[Data for processing Boundary: Start]
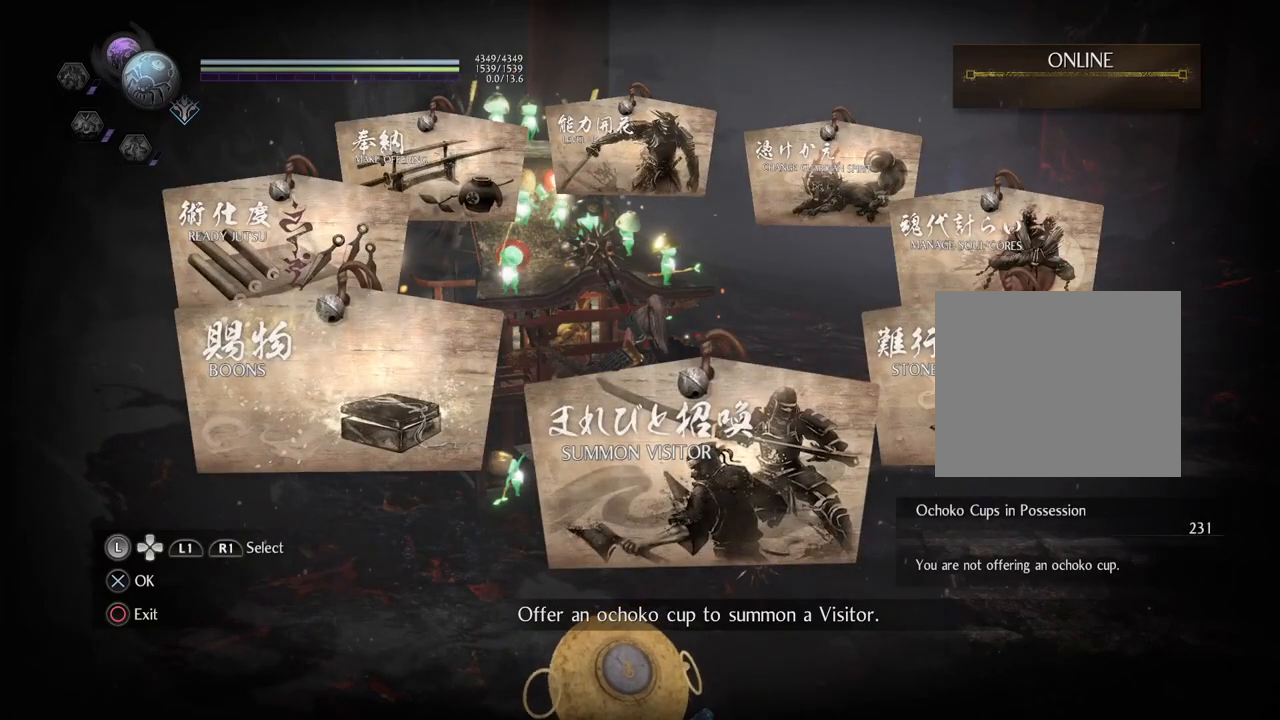
{"buttons": [], "left_stick": "center", "right_stick": "center", "events": [[300, "CROSS", "down"], [400, "CROSS", "up"]]}
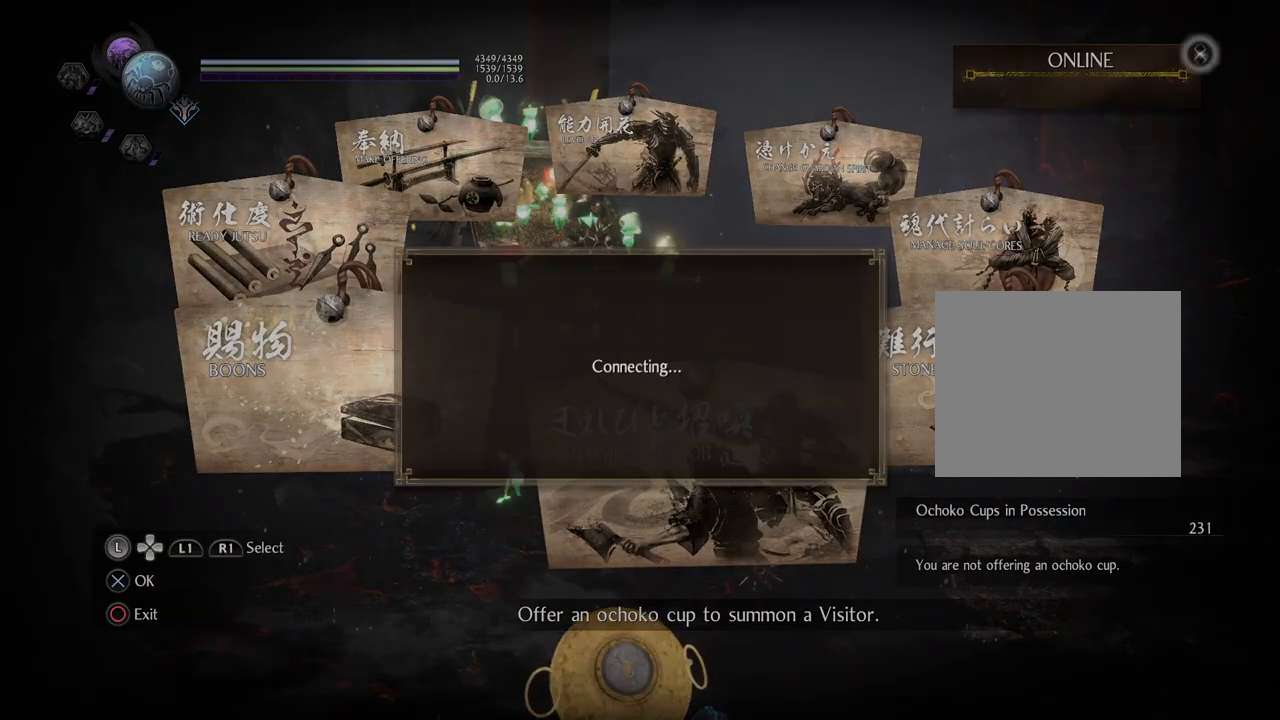
{"buttons": [], "left_stick": "center", "right_stick": "center", "events": []}
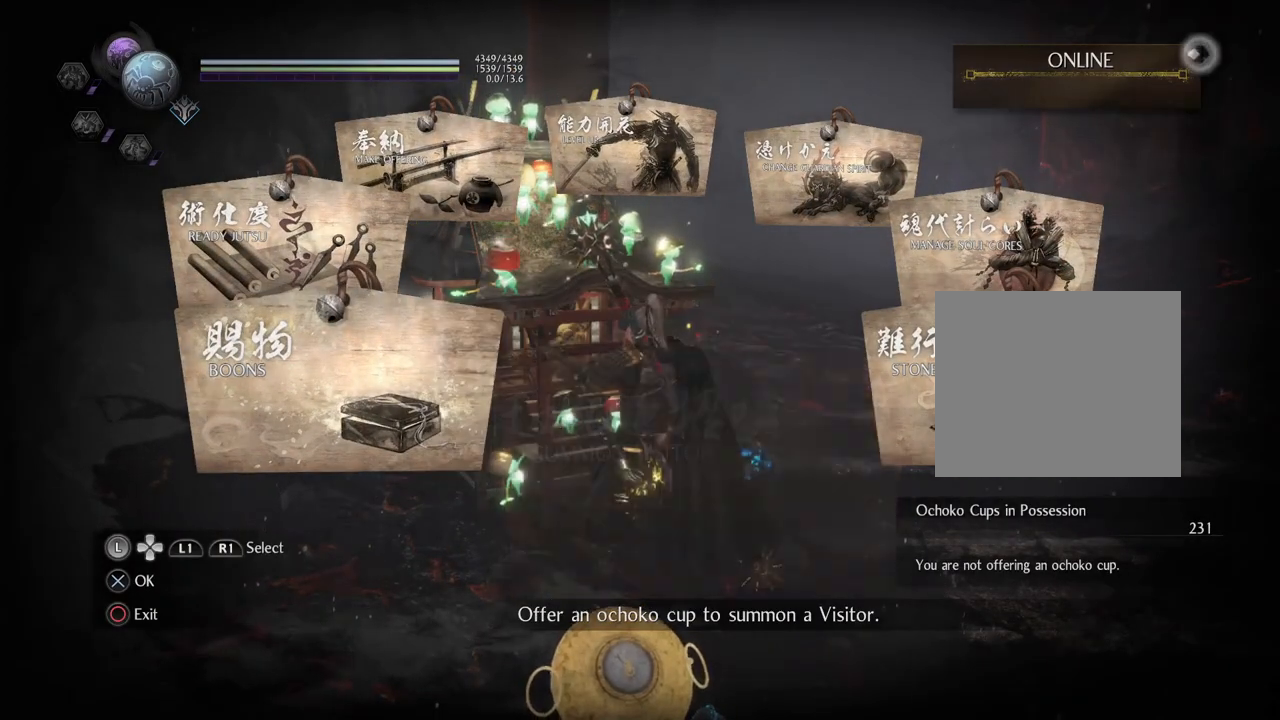
{"buttons": [], "left_stick": "center", "right_stick": "center", "events": []}
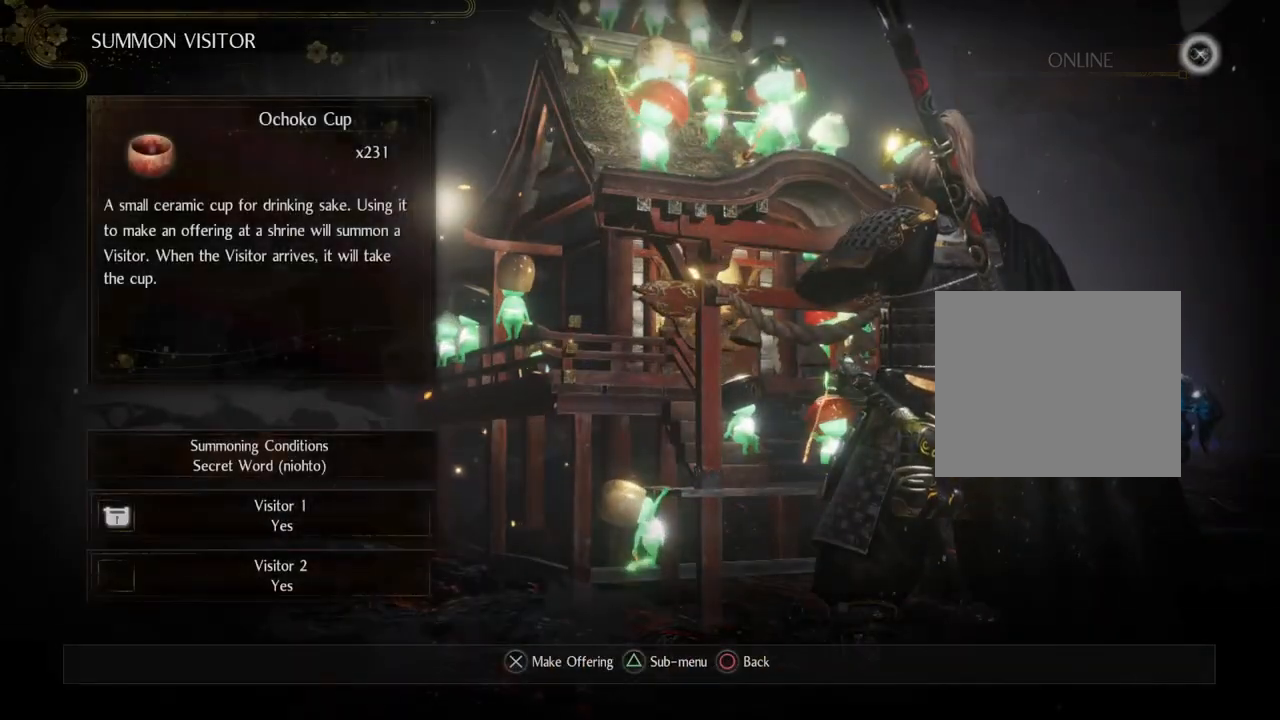
{"buttons": [], "left_stick": "center", "right_stick": "center", "events": []}
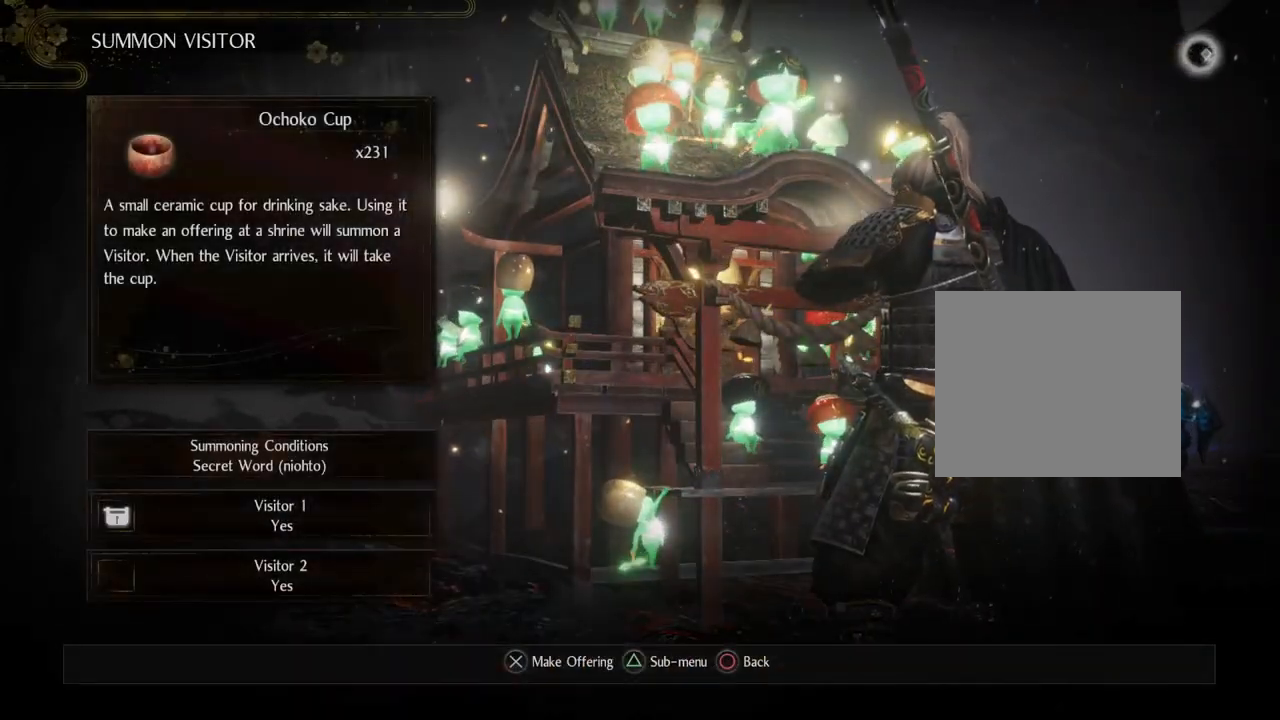
{"buttons": [], "left_stick": "center", "right_stick": "center", "events": []}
[Data for processing Boundary: End]
Task directions
Word-for-word repeat, images excluded: return all the data.

Completed task
{"buttons": [], "left_stick": "center", "right_stick": "center", "events": [[300, "CROSS", "down"], [400, "CROSS", "up"]]}
{"buttons": [], "left_stick": "center", "right_stick": "center", "events": []}
{"buttons": [], "left_stick": "center", "right_stick": "center", "events": []}
{"buttons": [], "left_stick": "center", "right_stick": "center", "events": []}
{"buttons": [], "left_stick": "center", "right_stick": "center", "events": []}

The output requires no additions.